As a technical writer for some time I'm familiar with the Darwin Information Typing Architecture or DITA standard. Basically the idea is when you write a technical manual you divide the thing into Overview Information, Procedure type information and Reference information. There is a lot more to it than that with XML and tags and re-use and all but I'm only talking about the three way split. There are many reasons to divide the information, most of it to ease repackaging the bits and pieces for different products a company might have but I'm here to talk about its application to RPGs. I see a good RPG as have the same three elements.

Overview is basically setting information and those bits of creative writing that occasionally introduce a section hoping to give it color. Setting may be separate from the rules (example D&D with its one set of rules and thousands of settings) or it may be built into the DNA of the game (example Stormbringer and Harnmaster).
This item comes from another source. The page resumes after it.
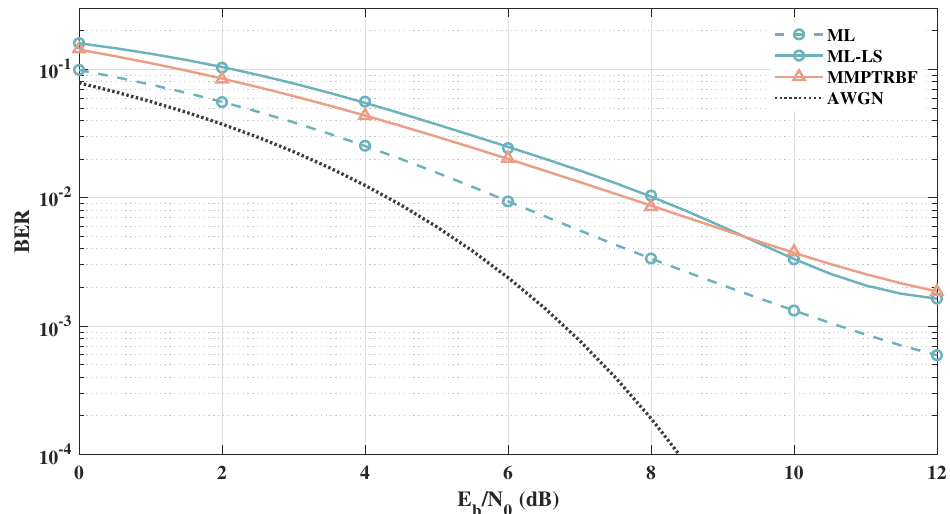
Figure 16. Systems with M T = 4 and M R = 1 antennas for 4-QAM modulation.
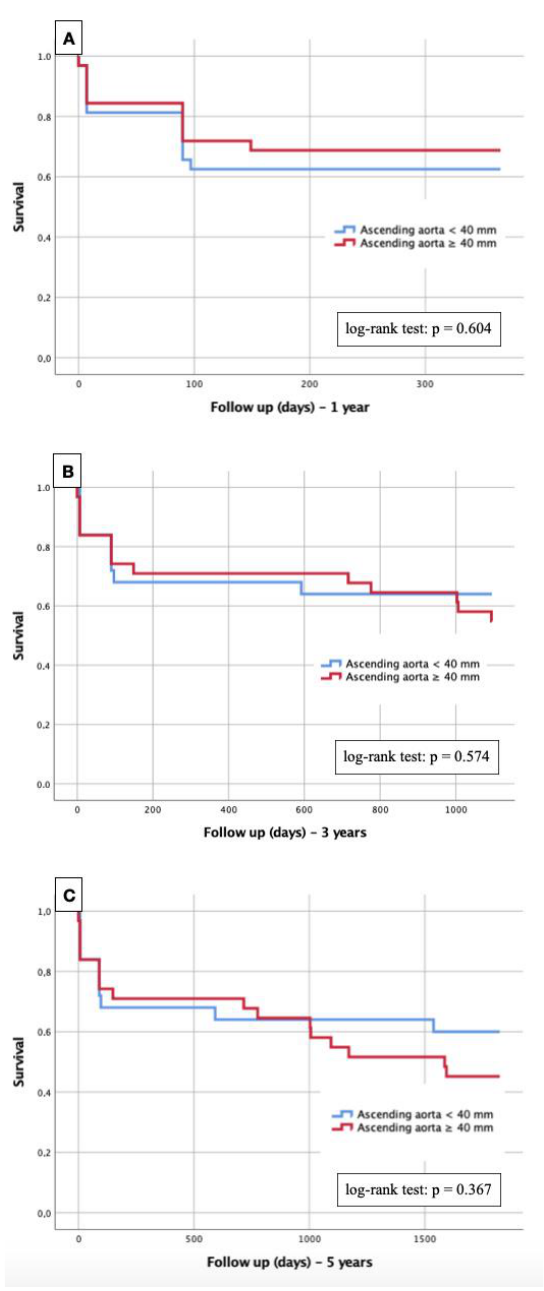
Figure 4. Kaplan–Meier curves for detection of 1-year- ( A ), 3-year- ( B ) and 5-year-survival ( C ) in terms of dependence on an AA diameter cut- off value ≥ 40 mm.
The choice of bonding a system to the setting can provide a richer experience but it could also hold that system back if folks think the setting is weird or would rather create their own (see RuneQuest and Glorantha). Adventure modules fit into this  category as well.

Procedure type info is basically the rules. The crunch. The rules might be a single unified mechanic or a million little different subsystems hobbled together. The rules might be light and let the DM wing it, or they might be comprehensive hoping to cover all of the more likely scenarios to prevent rules lawyers from dominating the game. They might be wedded to the Overview or they might be easily adapted to any world or situation.

Reference type info is the pile of entries that actually dominate most RPG. The monsters, the spells, and magic items and treasure are the best examples. You can continue to add more spells, and more monsters, to the game without fundamentally changing anything. If the GM doesn't like the additional spells they just don't appear and no harm done. Character classes and character races might fit into this category (look at the explosion of character classes for GLOG for example).

So I guess my point is an RPG should support their system by producing Overview and Reference material, not the core rules type stuff. I'm not calling out any companies here, just writing a reminder to myself for the day my Fantasy Heartbreaker is finally done and I want to continue tinkering with the core rules.